Amaç, hem o günlerde partisinden istifa etmiş Deniz Baykal’a “Lütfen dön” demek, hem de ölüm yıl dönümünde, Deniz Gezmiş’i anmak.

 Bu anma şekline baktığımızda, kavramaların içini boşaltma konusu konusundaki uzmanlığımızı, yeni kuşaklara da, başarılı bir şekilde aktardığımız açık. Bir şeyin popülaritesi artıyorsa, içi hızla boşaltılmaya başladı demektir. Che Guevera resimli t-shirt giyip, hayatına dair bir şey bilmiyor olmanın farklı versiyonu olarak, Deniz Gezmiş ve hikayesini, Deniz Baykal’ın hikayesiyle aynı kefeye koymaya çalışmak. Belki de en mantıklısı, yalnızca “ergenlik” deyip, işin içinden çıkmak. Zaten, birkaç yıl sonra, onların da bu anma girişimine bakıp, güleceklerini ümit ediyorum. Deniz Gezmiş’in, 60’ların sonunda, kurduğu ve yönettiği oluşumların içeriğini herkes bildiği için, burada tekrarlamak istemiyorum. O dönemde, CHP sol tarafta gibi görünüyorduysa da, Deniz Gezmiş ve arkadaşlarının, çok daha farklı yapılar içinde olduğunu biliyoruz.

 Son yıllarda, Ulusalcı kesimin de onu, yalnızca “Bağımsız Türkiye” kalıbından yola çıkarak sahiplenmeye çalışması, aslında bu şekilde bir anma girişiminin muhtemel asıl kaynağı. Kişisel görüşüme göre, Deniz Gezmiş, bugün, 66 yaşında, siyasetle ilgilenmeye devam eden biri olsaydı, o kafalarla konuşacağı fazla bir şey olmazdı. Her şeyin de ötesinde, Deniz Gezmiş’in, tüm o mücadeleler sırasında, henüz 20’li yaşlarının başında olduğu unutulmamalıdır. Belki bugün yaşıyor olsaydı, yani dünya üzerinde, 41 yıl daha geçirseydi, bambaşka görüşlere de sahip olabilirdi. 1 yılın dahi, fikirlerde yarattığı etkiyi düşünürsek, 41 yıl neleri değiştirmez? Bu da olayın farklı bakış açısı tabii.

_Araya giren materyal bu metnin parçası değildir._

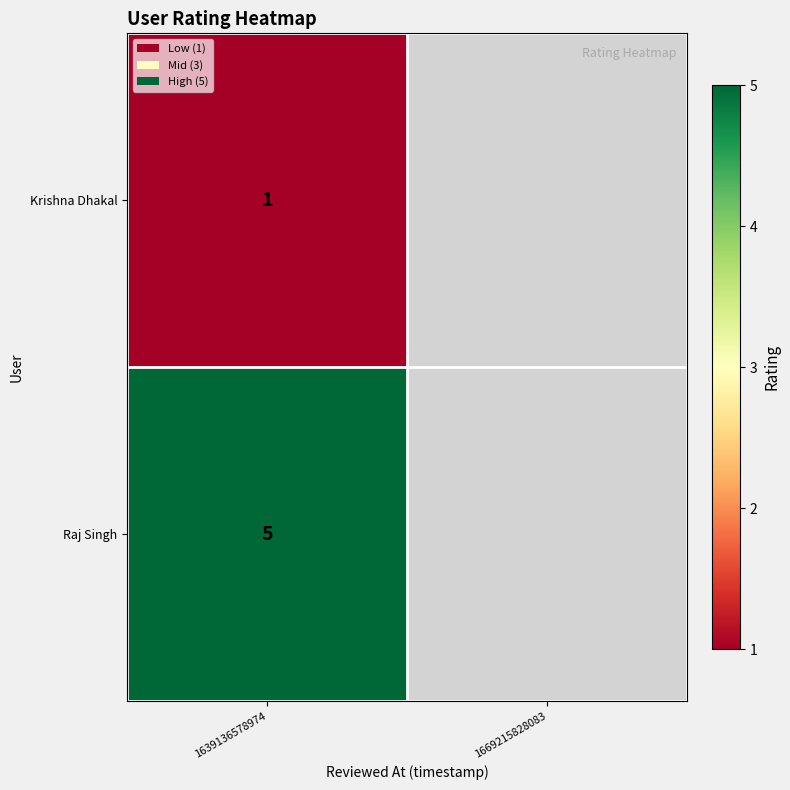

At 1639136578974, list the series in order from largest to smallest.

Raj Singh, Krishna Dhakal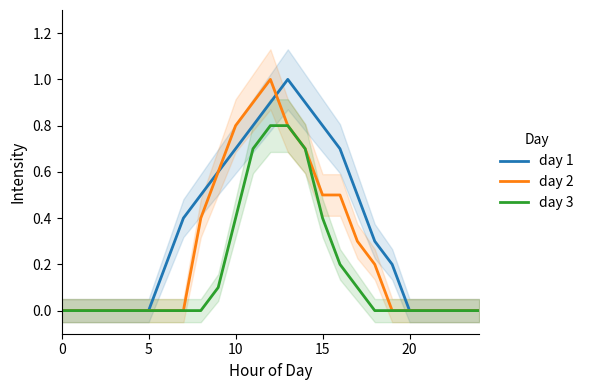

What is the maximum value for day 2?

1.0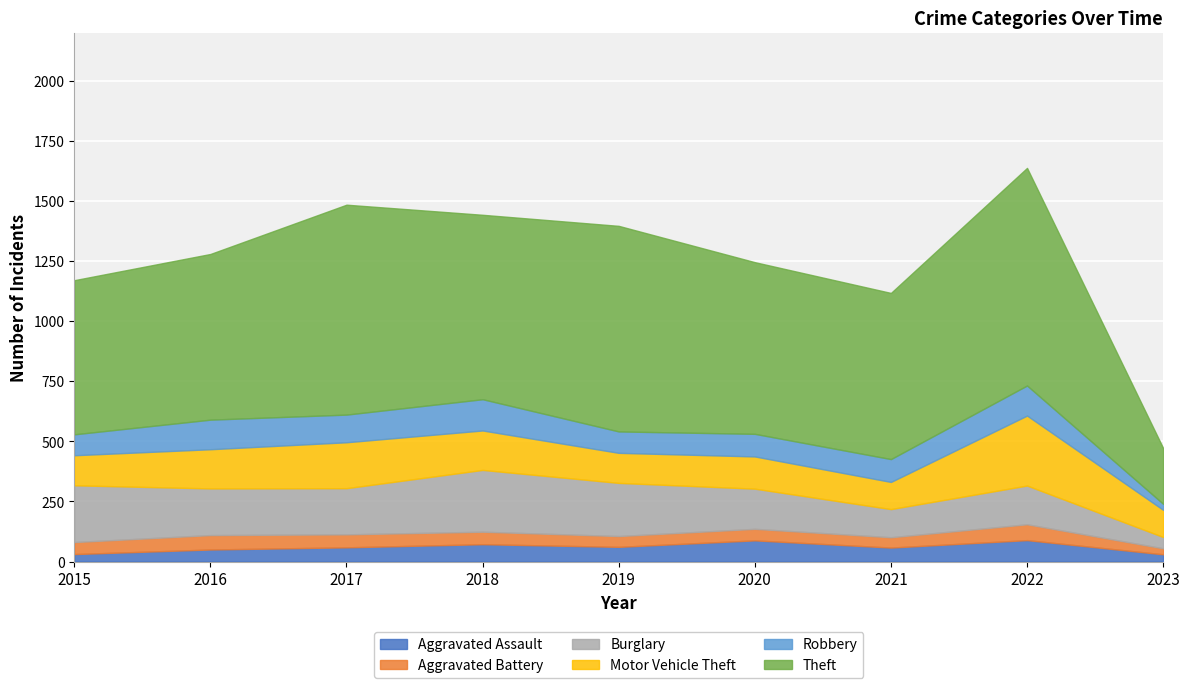

True or false: Aggravated Battery and Motor Vehicle Theft cross at least once.

False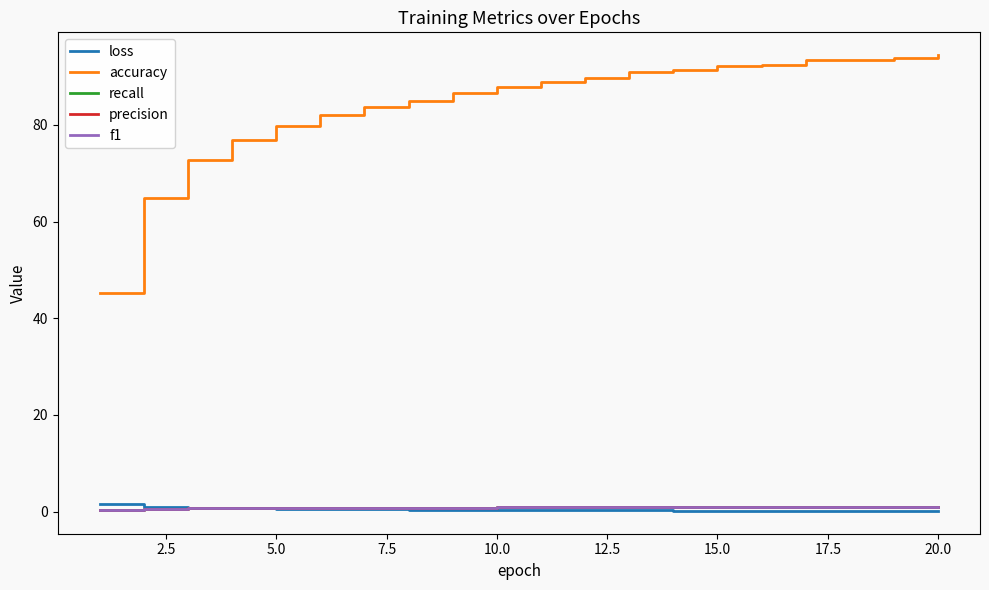

Which series has the largest total across all categories?

accuracy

   Bir kavrama ya da bir kişiye sıkıca sarılıp, sağa sola adını ezbere durmaksızın yazmak yerine, “O günün koşullarında, bu kişi ve arkadaşları ne yapmak istemişti acaba” sorusu üzerine kafa yormak, hem o kavramı ya da kişiyi gerçek anlamda anlamaya, hem de fanatizmden uzaklaşmaya yarayacaktır. Buna paralel olarak, içi doldurulamayan bir sevgi, görüldüğü gibi, Deniz Gezmiş’i, Deniz Baykal’la aynı kefeye koymak gibi sonuçlara yol açabilir.

  Ölüm yıl dönümünde, onunla ilgili şiirler ve yazılar paylaşan insanlara, Deniz Gezmiş’in, hiçbir zaman ilgi alanlarına girmeyen -azınlık sorunları, gelir adaletsizliği, eğitim eşitsizliği, özerk üniversiteler, sağlık sisteminin sorunları- gibi problemlerle mücadeleye, gençliğini adadığını hatırlatmak gerek. Popülist konular üzerinden yapılan kolay yapıştırmalar, yalnızca içi boş günlük anmalara sebep olacaktır.

   Bu durumun doruk noktası, ismini milliyetçi ve şovenist kavramlarla birlikte anmak olarak görülebilir. Şüphesiz ki, bu, yapmaya çalıştığı şeyler ve son sözleri düşünüldüğünde, kendisinin isteyeceği son şey olacaktır.

Not: Bu yazı 6 Mayıs 2013’te Radikal’deki bloğumda yayınlanmıştır.